Juliet Pierce is a highly respected senior evaluator. She is the former Director of the Performance Assessment Resource Centre (DFID). Here she highlights the importance of evaluation as a tool for making humanitarian aid more effective and accountable.

Read interview transcript
What is humanitarian aid evaluation?

Well this is really an important moment when you can ask what happened and why in any particular humanitarian aid evaluation, and this is technically what evaluation is in this context, is to say, can we conduct an assessment that is systematic? That is impartial and objective as possible? – that will really give us information about how we can really improve policy and practice, and how we can make the whole of the humanitarian aid system more accountable to both the people who give the money, the people who implement, and also of course to the beneficiaries in whose name these actions are taken.

Why are they important now?

We know the number of these humanitarian disasters is tragically going up. We also know that this is partly due to climate change so we can anticipate that the money available in these tight economic times is going to be even tighter. And that means that we’ve got to look for efficiencies in the way humanitarian aid is delivered.

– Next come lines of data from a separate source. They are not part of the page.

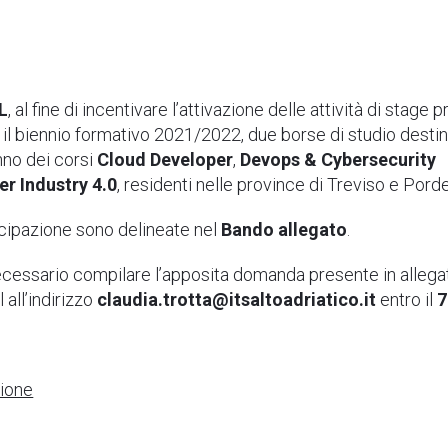
L
, al fine di incentivare l’attivazione delle attività di stage 
r il biennio formativo 2021/2022, due borse di studio destin
anno dei corsi
Cloud Developer
,
Devops & Cybersecurity
er Industry 4.0
, residenti nelle province di Treviso e Pord
ecipazione sono delineate nel
Bando allegato
.
ecessario compilare l’apposita domanda presente in allega
 all’indirizzo
claudia.trotta@itsaltoadriatico.it
entro il
7
ione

How can evaluations foster change?

What I think is the most important thing about evaluation is the process itself. Is how we’re using the evaluation team to really hold up a mirror to the busy actors on the ground to say, look this is what’s really happening. And I think this is why it’s so important to have impartial, independent evaluation.

And the beneficiaries?

Often we see the beneficiary as the passive recipient of these interventions. And often the vulnerable people who are enduring the worst of these crises are actually the most powerful people to feed back lessons and ideas about how things could be done better. And evaluation gives them a chance to make their voice heard.